## [Instructions to follow]
Give the lines of the records below as a numbered list. Omit the blank lines and the pictures.

***** Dataset records

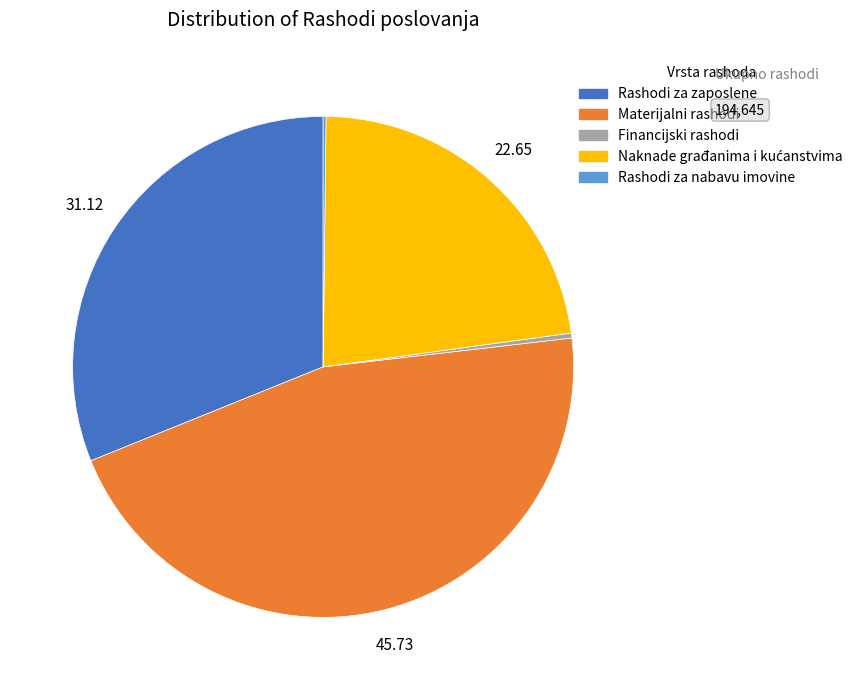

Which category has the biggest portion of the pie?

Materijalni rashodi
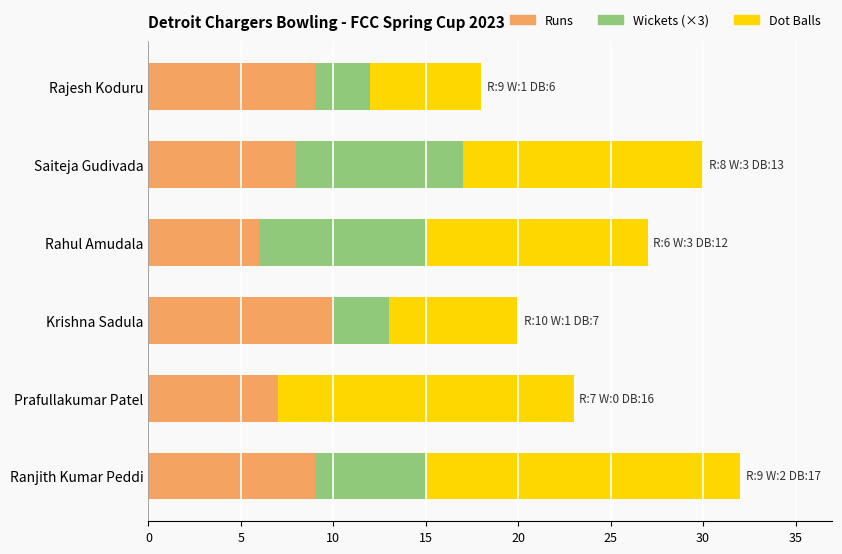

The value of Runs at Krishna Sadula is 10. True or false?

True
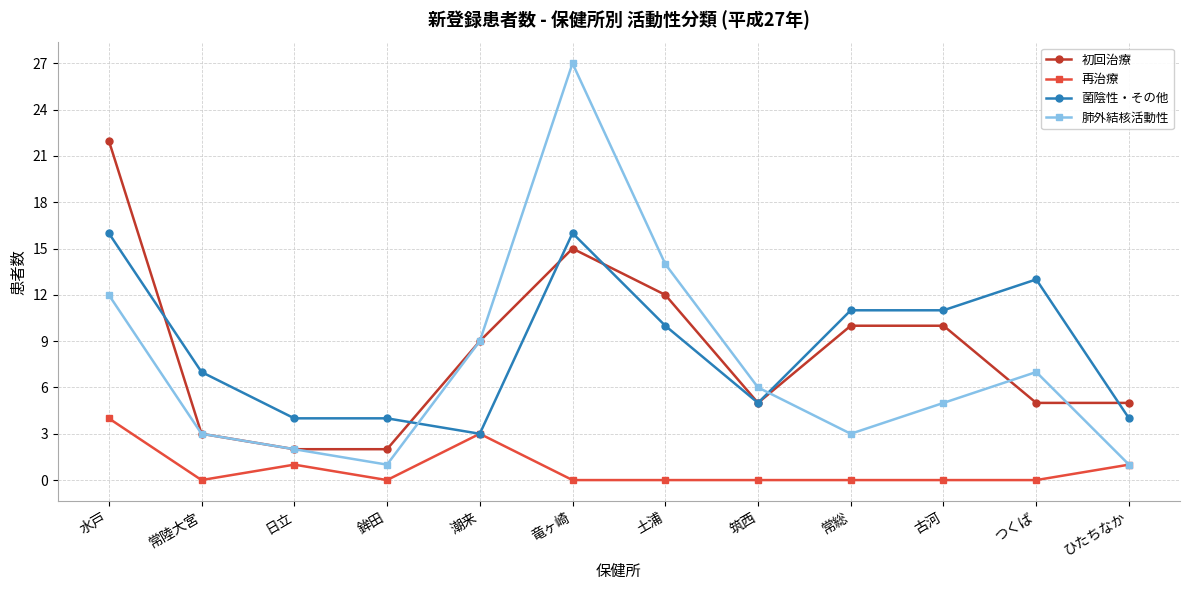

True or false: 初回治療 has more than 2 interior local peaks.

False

**********

## [The completed task]
1. Which category has the biggest portion of the pie?
2. Materijalni rashodi
3. The value of Runs at Krishna Sadula is 10. True or false?
4. True
5. True or false: 初回治療 has more than 2 interior local peaks.
6. False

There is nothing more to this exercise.